Cambodia Airports – which is part of Vinci Group – operates Phnom Penh, Siem Reap and Sihanoukville airports. Its quality, health, safety and environment manager, Florent de Warren, says they aim to halve the airports’ carbon footprint by 2030.
All three airports have already embarked on a program to switch to LED lighting, including lights at the main passenger terminal, apron, car park, approach locations and navigational aids, he says.
“Whatever lights that can be replaced are all LED now,” adds Warren, who was speaking at a webinar organized by Smart Aviation Asia Pacific discussing the topic of how airports can reduce their carbon footprint by adopting solar.
Warren says the three airports have also replaced the heating, ventilation and air conditioning systems with alternatives that are much more efficient, while ensuring passenger comfort is taken care of.
“We look in the market for better replacement options and modernize them (the systems) every year. We also have a management system in place to monitor our electricity consumption for all these facilities and to highlight any issues or problems that can arise,” he says.
Warren says Phnom Penh International Airport is now equipped to provide pre-conditioned air (PCA) and has 400Hz ground power units.
It means aircraft parked at the terminal no longer need to use the aircraft’s auxiliary power unit – which burns fuel – and can instead draw on electricity from the terminal.
He says the airports in future will tentatively ban auxiliary power unit (APU) usage when the aircraft is parked at the terminal.
“Airlines can get electricity through the terminal rather than relying on the aircraft’s own [auxiliary] engine to supply electricity,” he says.
Warren says the three Cambodian airports have plans to deploy solar panels to produce carbon-free electricity.
He also says they are looking to roll out a fleet of ’clean’ vehicles.
“We want to reduce our dependence (on carbon) and if there is a solution in the market to transfer to electric (vehicles) then we will definitely consider,” he adds.

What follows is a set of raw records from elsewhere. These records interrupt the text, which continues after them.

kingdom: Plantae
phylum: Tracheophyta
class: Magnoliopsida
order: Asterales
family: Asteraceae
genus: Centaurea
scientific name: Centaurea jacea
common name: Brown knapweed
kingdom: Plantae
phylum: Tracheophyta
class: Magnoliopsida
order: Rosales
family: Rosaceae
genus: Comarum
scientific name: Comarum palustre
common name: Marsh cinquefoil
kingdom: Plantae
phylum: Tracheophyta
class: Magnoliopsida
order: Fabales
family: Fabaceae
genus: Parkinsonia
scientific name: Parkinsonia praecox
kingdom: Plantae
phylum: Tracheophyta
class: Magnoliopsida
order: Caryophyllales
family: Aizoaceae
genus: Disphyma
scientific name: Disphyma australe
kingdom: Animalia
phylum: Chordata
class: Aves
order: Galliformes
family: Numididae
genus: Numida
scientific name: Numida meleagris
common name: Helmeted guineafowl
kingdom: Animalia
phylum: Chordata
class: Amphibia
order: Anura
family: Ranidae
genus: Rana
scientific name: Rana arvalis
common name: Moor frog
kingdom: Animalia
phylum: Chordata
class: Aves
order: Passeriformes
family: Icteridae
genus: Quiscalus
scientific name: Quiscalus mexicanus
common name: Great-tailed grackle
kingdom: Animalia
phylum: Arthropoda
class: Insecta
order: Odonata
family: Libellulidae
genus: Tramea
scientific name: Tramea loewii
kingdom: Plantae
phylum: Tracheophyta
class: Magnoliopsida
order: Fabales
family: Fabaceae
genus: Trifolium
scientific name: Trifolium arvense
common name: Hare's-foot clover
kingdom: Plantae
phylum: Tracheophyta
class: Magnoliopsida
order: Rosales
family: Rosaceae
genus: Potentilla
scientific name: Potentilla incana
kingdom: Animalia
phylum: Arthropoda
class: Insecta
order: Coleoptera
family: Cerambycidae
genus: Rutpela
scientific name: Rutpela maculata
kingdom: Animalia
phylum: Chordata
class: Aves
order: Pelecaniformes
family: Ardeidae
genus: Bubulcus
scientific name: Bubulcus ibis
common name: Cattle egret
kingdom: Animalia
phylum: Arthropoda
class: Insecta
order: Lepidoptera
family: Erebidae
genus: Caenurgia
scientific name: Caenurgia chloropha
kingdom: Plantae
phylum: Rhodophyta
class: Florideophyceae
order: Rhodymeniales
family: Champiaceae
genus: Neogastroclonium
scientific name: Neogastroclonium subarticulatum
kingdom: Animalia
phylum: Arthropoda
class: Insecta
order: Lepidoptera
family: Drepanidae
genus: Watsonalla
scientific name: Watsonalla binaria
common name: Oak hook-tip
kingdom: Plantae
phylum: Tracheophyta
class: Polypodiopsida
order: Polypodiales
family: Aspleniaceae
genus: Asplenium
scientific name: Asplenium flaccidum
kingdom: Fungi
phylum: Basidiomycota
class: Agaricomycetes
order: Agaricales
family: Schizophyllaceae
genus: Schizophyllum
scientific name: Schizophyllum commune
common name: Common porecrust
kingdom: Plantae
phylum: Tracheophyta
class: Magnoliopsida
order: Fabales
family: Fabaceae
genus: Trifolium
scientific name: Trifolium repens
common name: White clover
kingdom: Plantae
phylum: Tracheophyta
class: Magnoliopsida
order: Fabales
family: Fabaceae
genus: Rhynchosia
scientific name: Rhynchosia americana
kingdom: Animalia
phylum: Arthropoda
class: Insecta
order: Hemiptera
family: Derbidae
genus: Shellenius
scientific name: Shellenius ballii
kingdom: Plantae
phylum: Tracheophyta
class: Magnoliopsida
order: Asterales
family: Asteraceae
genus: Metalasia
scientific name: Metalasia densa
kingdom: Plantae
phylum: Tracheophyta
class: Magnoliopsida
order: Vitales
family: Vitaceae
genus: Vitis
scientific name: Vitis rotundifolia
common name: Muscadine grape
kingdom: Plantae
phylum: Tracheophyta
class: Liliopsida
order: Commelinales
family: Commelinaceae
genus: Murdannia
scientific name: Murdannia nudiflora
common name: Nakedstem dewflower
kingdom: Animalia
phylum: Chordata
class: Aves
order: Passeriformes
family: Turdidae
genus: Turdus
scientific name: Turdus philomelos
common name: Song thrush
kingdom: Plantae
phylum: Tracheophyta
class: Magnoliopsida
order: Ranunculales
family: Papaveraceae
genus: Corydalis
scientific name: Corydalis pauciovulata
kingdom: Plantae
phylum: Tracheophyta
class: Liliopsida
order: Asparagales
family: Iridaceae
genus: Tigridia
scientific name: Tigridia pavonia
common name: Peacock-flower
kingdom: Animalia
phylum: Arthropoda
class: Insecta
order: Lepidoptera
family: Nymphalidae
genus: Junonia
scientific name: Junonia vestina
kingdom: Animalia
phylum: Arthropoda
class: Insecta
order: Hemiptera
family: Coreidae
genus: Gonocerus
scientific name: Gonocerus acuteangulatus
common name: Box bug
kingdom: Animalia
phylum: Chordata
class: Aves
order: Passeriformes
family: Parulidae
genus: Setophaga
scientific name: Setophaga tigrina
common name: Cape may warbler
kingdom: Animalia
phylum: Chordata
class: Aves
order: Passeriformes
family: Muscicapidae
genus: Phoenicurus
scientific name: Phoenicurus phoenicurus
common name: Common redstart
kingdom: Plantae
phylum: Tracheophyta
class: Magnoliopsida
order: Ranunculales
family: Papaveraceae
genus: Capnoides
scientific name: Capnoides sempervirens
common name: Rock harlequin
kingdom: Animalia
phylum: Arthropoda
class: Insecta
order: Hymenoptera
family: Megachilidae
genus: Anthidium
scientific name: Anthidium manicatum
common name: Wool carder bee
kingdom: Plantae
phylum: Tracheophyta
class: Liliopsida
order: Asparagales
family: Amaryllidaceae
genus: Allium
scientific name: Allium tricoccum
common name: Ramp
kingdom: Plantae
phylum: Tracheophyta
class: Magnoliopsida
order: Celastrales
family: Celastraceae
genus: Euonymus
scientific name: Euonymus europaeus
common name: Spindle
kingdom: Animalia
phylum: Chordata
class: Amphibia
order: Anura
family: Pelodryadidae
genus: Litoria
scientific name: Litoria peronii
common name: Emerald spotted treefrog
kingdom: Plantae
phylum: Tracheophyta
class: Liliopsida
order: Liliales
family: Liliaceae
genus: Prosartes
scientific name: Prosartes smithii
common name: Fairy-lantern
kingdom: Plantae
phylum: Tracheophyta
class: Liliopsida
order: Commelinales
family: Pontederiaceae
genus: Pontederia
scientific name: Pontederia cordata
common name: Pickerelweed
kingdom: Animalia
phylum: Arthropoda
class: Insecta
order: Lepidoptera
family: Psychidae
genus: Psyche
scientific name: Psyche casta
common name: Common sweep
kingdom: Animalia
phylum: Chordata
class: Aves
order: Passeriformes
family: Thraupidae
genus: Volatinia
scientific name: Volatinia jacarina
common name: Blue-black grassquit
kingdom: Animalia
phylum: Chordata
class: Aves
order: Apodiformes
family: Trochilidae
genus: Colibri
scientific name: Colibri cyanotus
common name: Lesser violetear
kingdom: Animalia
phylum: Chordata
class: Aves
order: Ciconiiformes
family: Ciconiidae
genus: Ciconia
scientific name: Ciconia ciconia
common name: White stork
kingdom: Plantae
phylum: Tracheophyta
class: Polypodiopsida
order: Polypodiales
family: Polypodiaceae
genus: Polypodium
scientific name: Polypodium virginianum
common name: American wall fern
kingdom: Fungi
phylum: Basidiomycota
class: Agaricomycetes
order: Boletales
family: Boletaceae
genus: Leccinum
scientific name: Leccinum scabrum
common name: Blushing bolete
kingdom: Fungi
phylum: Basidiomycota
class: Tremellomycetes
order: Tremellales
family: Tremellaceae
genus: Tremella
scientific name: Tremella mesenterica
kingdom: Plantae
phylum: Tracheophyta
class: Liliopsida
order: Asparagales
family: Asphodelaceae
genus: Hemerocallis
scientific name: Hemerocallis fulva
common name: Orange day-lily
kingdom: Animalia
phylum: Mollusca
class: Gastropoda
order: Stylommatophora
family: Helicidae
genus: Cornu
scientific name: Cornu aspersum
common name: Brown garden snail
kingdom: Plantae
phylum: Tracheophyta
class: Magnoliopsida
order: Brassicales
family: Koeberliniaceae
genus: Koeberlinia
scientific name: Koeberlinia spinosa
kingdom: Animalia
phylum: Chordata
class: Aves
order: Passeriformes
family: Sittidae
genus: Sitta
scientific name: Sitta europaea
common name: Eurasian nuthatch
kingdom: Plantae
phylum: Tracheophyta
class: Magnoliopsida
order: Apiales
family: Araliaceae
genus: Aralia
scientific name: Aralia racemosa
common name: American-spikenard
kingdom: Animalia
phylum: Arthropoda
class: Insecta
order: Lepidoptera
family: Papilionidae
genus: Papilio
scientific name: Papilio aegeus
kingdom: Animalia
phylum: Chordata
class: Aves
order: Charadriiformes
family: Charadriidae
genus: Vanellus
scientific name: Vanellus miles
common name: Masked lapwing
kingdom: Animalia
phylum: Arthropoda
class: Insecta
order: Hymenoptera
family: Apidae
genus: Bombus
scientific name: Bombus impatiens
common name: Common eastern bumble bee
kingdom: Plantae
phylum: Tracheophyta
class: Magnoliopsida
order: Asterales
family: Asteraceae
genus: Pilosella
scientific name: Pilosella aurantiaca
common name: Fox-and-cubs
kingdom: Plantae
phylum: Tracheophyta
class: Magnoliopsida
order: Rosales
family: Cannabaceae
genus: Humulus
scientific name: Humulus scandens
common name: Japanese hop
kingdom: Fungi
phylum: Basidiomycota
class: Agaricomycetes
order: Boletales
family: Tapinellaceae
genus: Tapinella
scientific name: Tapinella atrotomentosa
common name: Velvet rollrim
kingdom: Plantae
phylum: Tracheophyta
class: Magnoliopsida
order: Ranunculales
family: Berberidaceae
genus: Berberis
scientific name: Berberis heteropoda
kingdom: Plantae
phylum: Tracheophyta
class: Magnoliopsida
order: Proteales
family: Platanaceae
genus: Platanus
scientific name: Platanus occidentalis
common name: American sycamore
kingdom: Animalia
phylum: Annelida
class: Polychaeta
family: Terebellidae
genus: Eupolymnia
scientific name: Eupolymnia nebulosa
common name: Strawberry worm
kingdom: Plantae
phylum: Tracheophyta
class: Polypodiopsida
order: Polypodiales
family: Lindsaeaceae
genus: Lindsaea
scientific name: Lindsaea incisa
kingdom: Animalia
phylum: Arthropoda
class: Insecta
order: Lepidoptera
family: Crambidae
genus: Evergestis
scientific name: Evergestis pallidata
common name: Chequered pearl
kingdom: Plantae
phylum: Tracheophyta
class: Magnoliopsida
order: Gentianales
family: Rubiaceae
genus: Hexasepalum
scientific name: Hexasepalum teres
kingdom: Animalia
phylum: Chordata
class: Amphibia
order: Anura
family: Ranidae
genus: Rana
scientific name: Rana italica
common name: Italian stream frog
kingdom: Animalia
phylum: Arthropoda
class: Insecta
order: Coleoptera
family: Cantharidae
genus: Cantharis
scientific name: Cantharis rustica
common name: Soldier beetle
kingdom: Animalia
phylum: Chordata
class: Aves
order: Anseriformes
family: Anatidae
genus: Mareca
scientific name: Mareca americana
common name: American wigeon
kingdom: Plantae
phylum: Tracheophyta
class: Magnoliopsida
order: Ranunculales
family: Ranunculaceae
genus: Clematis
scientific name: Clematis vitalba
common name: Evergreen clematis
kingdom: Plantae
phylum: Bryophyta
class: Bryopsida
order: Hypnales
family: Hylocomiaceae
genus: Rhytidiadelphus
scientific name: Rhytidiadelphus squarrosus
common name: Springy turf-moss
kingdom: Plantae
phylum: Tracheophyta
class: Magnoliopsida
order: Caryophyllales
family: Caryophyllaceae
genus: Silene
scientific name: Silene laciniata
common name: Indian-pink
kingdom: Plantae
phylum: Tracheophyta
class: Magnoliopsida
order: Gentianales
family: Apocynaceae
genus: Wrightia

Warren says all three airports are certified level two under Airport Carbon Accreditation (ACA). This is an institutionally-endorsed global carbon management certification programme for airports that Airports Council International spear-heads
The programme independently assesses and recognises the efforts of airports to manage and reduce their carbon emissions through six levels of certification.
Warren says fuel and electricity are the main contributors to carbon emissions and the three Cambodian airports are working towards level three, which will include third parties at the airport – such as tenants, shops, offices, etc.
“The idea is to make the whole airport net carbon and not just the operator, but this requires a step-by-step process. We will collect monthly data on electricity and energy consumption and get their commitment to reduce carbon emissions, aiming to complete this by the end of next year,” he says.
Warren adds that the three airports aim to get certification for ISO 14001 by June 2022, which is the international standard for environmental management systems (EMS).